According to the Java 17 Language Specification (JLS 8.9)

  • "It is a compile-time error if an enum declaration has the modifier abstract, final, sealed, or non-sealed."

    See below.

  • "A NESTED enum class is implicitly static. That is, every member enum class and local enum class is static."

    And non-nested classes are implicitly static too.

  • "It is a compile-time error if ... an enum declaration has MORE THAN ONE OF the access modifiers public, protected, and private (ยง6.6)."

    But that is the same as any other class. This doesn't say that it is implicitly public.

  • "An enum class is either implicitly final OR implicitly sealed ..."

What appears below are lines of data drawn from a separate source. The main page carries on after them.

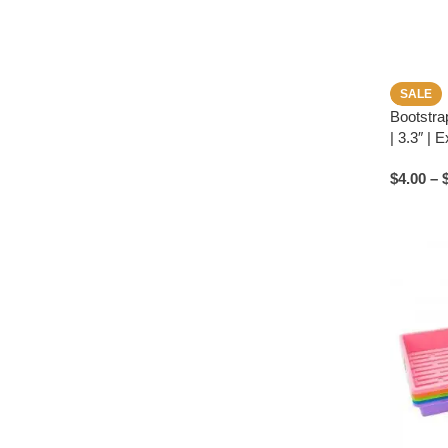
SALE
Bootstra
| 3.3″ | 
$
4.00
–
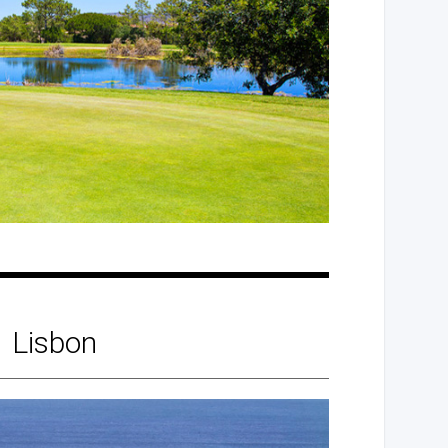
Lisbon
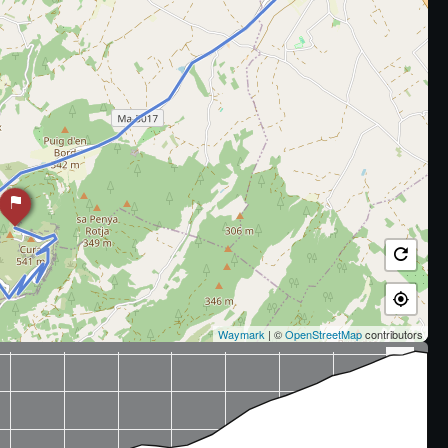
Waymark
| ©
OpenStreetMap
contributors
x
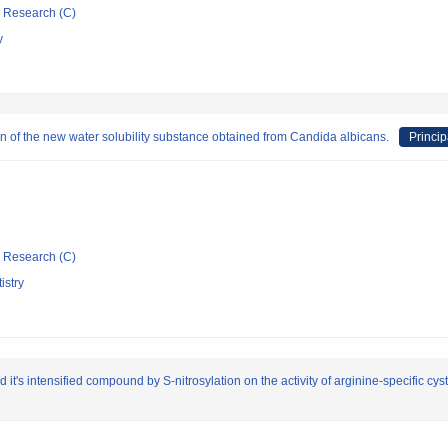
ic Research (C)
y
on of the new water solubility substance obtained from Candida albicans.
Princip
ic Research (C)
istry
d it's intensified compound by S-nitrosylation on the activity of arginine-specific 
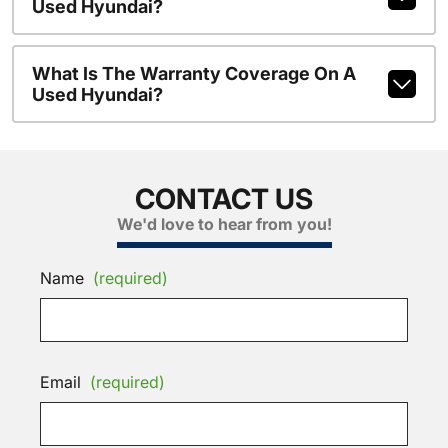
Used Hyundai?
What Is The Warranty Coverage On A
Used Hyundai?
CONTACT US
We'd love to hear from you!
Name
(required)
Email
(required)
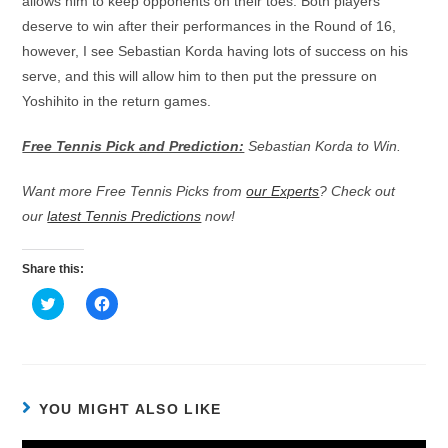
allows him to keep opponents on their toes. Both players
deserve to win after their performances in the Round of 16,
however, I see Sebastian Korda having lots of success on his
serve, and this will allow him to then put the pressure on
Yoshihito in the return games.
Free Tennis Pick and Prediction:
Sebastian Korda to Win.
Want more Free Tennis Picks from
our Experts
? Check out
our
latest Tennis Predictions
now!
Share this:
C
C
l
l
i
i
c
c
k
k
t
t
o
o
s
s
h
h
YOU MIGHT ALSO LIKE
a
a
r
r
e
e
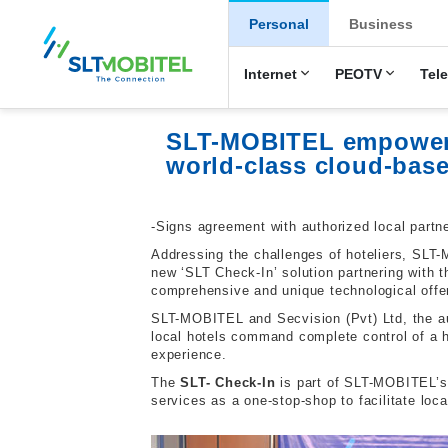
New Main Men
Personal
Business
Internet
PEOTV
Tel
SLT-MOBITEL empowers h
world-class cloud-bas
-Signs agreement with authorized local partn
Addressing the challenges of hoteliers, SLT
new ‘SLT Check-In’ solution partnering with 
comprehensive and unique technological offe
SLT-MOBITEL and Secvision (Pvt) Ltd, the aut
local hotels command complete control of a 
experience.
The
SLT- Check-In
is part of SLT-MOBITEL’s 
services as a one-stop-shop to facilitate lo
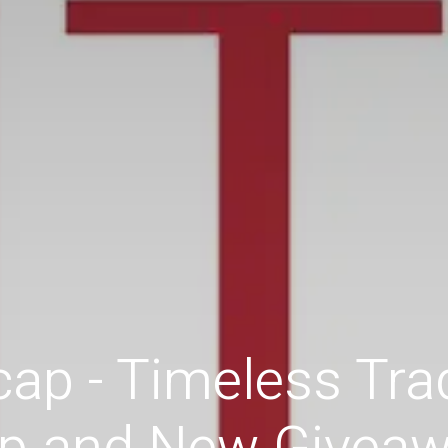
ap - Timeless Trad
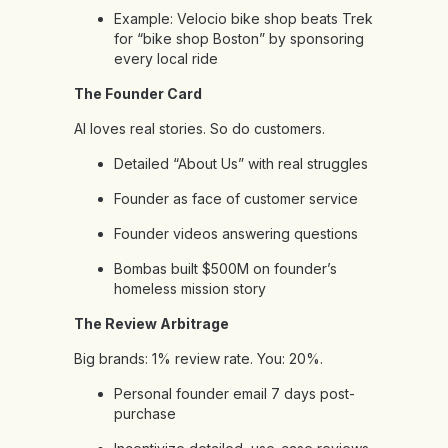
Example: Velocio bike shop beats Trek
for “bike shop Boston” by sponsoring
every local ride
The Founder Card
AI loves real stories. So do customers.
Detailed “About Us” with real struggles
Founder as face of customer service
Founder videos answering questions
Bombas built $500M on founder’s
homeless mission story
The Review Arbitrage
Big brands: 1% review rate. You: 20%.
Personal founder email 7 days post-
purchase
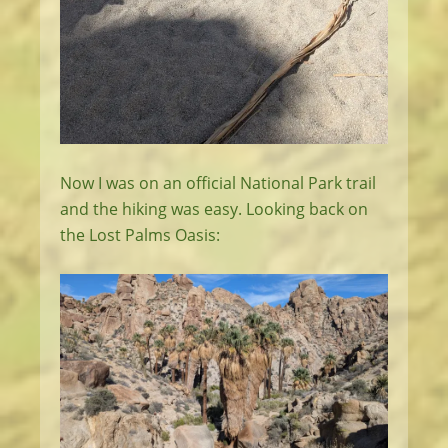
Now I was on an official National Park trail
and the hiking was easy. Looking back on
the Lost Palms Oasis:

    There is something rather subtle going on here. If an enum constant has a class body, then it actually defines an anonymous subclass of the enum class. In this case, the enum class is not final in the sense of "having no subclasses"


So:

  1. Enum classes are NOT implicitly public. They can be private, for example.

  2. Enum classes MAY BE implicitly final in the "has no subclasses" sense. But you were using final in the "constantness" sense. The binding between an enum constant name and the corresponding value cannot change; i.e. it is implicitly final in that sense.

    However, the enum values can have mutable fields, so they are not necessarily constant in the sense that 42 is a constant. Just like you can change the array content with the following "constant":

     final int[] CONST = new int[]{1, 2, 3};
    
  3. Enum classes ARE implicitly static in contexts where another class could be non-static.

Why are they implicitly static? Well if they weren't, what would it mean? An implicitly static enum is effectively a set of singleton values. But it it wasn't, then each time you created an instance of the class that enclosed the enum class, you would be creating a new set of enum values. They are no longer singleton. This would be most unexpected ... and I am finding it hard to see how it would be useful.